8. A sound source separation apparatus, comprising:

a segment dividing unit to divide known information into a plurality of segments, the known information including sound source information of each musical instrument;

a compressed information generating unit to downmix the segments and to generate compressed information; and

a sound source separating unit to separate pieces of frequency information from the compressed information, and to separate a sound source played on a musical instrument corresponding to the known information, from a mixed signal based on the separated pieces of frequency information, the mixed signal including sound source information generated by simultaneously playing a plurality of musical instruments.

9. A known information compression method, comprising:

dividing known information into a plurality of segments, the known information including sound source information of each musical instrument; and

downmixing the segments and generating compressed information.

10. The known information compression method of claim 9, wherein the dividing comprises transforming the known information to a spectrogram represented by both time and frequency, and dividing the spectrogram into equal-sized segments along a time axis.

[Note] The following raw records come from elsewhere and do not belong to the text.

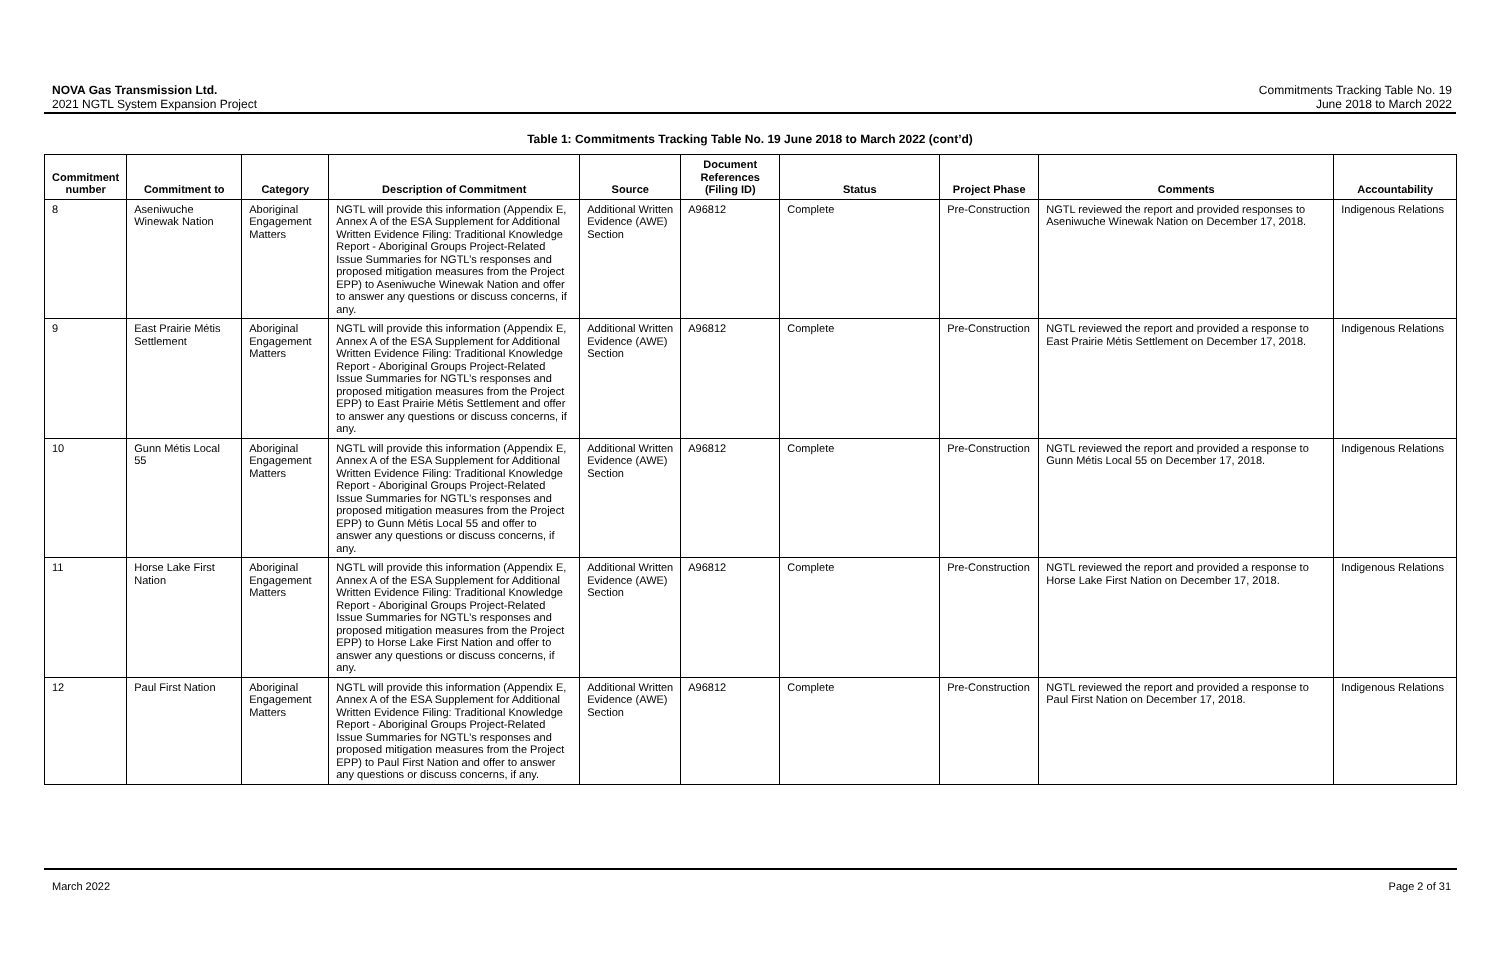NOVA Gas Transmission Ltd.
2021 NGTL System Expansion Project
Commitments Tracking Table No. 19
June 2018 to March 2022
Table 1: Commitments Tracking Table No. 19 June 2018 to March 2022 (cont’d)
| Commitment number | Commitment to | Category | Description of Commitment | Source | Document References (Filing ID) | Status | Project Phase | Comments | Accountability |
| --- | --- | --- | --- | --- | --- | --- | --- | --- | --- |
| 8 | Aseniwuche Winewak Nation | Aboriginal Engagement Matters | NGTL will provide this information (Appendix E, Annex A of the ESA Supplement for Additional Written Evidence Filing: Traditional Knowledge Report - Aboriginal Groups Project-Related Issue Summaries for NGTL’s responses and proposed mitigation measures from the Project EPP) to Aseniwuche Winewak Nation and offer to answer any questions or discuss concerns, if any. | Additional Written Evidence (AWE) Section | A96812 | Complete | Pre-Construction | NGTL reviewed the report and provided responses to Aseniwuche Winewak Nation on December 17, 2018. | Indigenous Relations |
| 9 | East Prairie Métis Settlement | Aboriginal Engagement Matters | NGTL will provide this information (Appendix E, Annex A of the ESA Supplement for Additional Written Evidence Filing: Traditional Knowledge Report - Aboriginal Groups Project-Related Issue Summaries for NGTL’s responses and proposed mitigation measures from the Project EPP) to East Prairie Métis Settlement and offer to answer any questions or discuss concerns, if any. | Additional Written Evidence (AWE) Section | A96812 | Complete | Pre-Construction | NGTL reviewed the report and provided a response to East Prairie Métis Settlement on December 17, 2018. | Indigenous Relations |
| 10 | Gunn Métis Local 55 | Aboriginal Engagement Matters | NGTL will provide this information (Appendix E, Annex A of the ESA Supplement for Additional Written Evidence Filing: Traditional Knowledge Report - Aboriginal Groups Project-Related Issue Summaries for NGTL’s responses and proposed mitigation measures from the Project EPP) to Gunn Métis Local 55 and offer to answer any questions or discuss concerns, if any. | Additional Written Evidence (AWE) Section | A96812 | Complete | Pre-Construction | NGTL reviewed the report and provided a response to Gunn Métis Local 55 on December 17, 2018. | Indigenous Relations |
| 11 | Horse Lake First Nation | Aboriginal Engagement Matters | NGTL will provide this information (Appendix E, Annex A of the ESA Supplement for Additional Written Evidence Filing: Traditional Knowledge Report - Aboriginal Groups Project-Related Issue Summaries for NGTL’s responses and proposed mitigation measures from the Project EPP) to Horse Lake First Nation and offer to answer any questions or discuss concerns, if any. | Additional Written Evidence (AWE) Section | A96812 | Complete | Pre-Construction | NGTL reviewed the report and provided a response to Horse Lake First Nation on December 17, 2018. | Indigenous Relations |
| 12 | Paul First Nation | Aboriginal Engagement Matters | NGTL will provide this information (Appendix E, Annex A of the ESA Supplement for Additional Written Evidence Filing: Traditional Knowledge Report - Aboriginal Groups Project-Related Issue Summaries for NGTL’s responses and proposed mitigation measures from the Project EPP) to Paul First Nation and offer to answer any questions or discuss concerns, if any. | Additional Written Evidence (AWE) Section | A96812 | Complete | Pre-Construction | NGTL reviewed the report and provided a response to Paul First Nation on December 17, 2018. | Indigenous Relations |
March 2022 Page 2 of 31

11. The known information compression method of claim 9, wherein the dividing comprises, when the known information corresponds to a time domain signal, dividing the known information into equal-sized segments along a time axis.

12. The known information compression method of claim 9, wherein the downmixing comprises downmixing temporally consecutive segments into a single segment.

13. The known information compression method of claim 9, wherein the known information comprises a plurality of entity matrices.

14. The known information compression method of claim 13, wherein the plurality of entity matrices comprise frequency information of a sound source generated by each musical instrument.

15. The known information compression method of claim 14, wherein the compressed information is obtained by overlapping(*combining a plurality of pieces of frequency information in each of the entity matrices.

16. A sound source separation method, comprising:

dividing known information into a plurality of segments, the known information including sound source information of each musical instrument;

downmixing the segments and generating compressed information;

separating pieces of frequency information from the compressed information; and

separating a sound source played on a musical instrument corresponding to the known information, from a mixed signal based on the separated pieces of frequency information, the mixed signal including sound source information generated by simultaneously playing a plurality of musical instruments.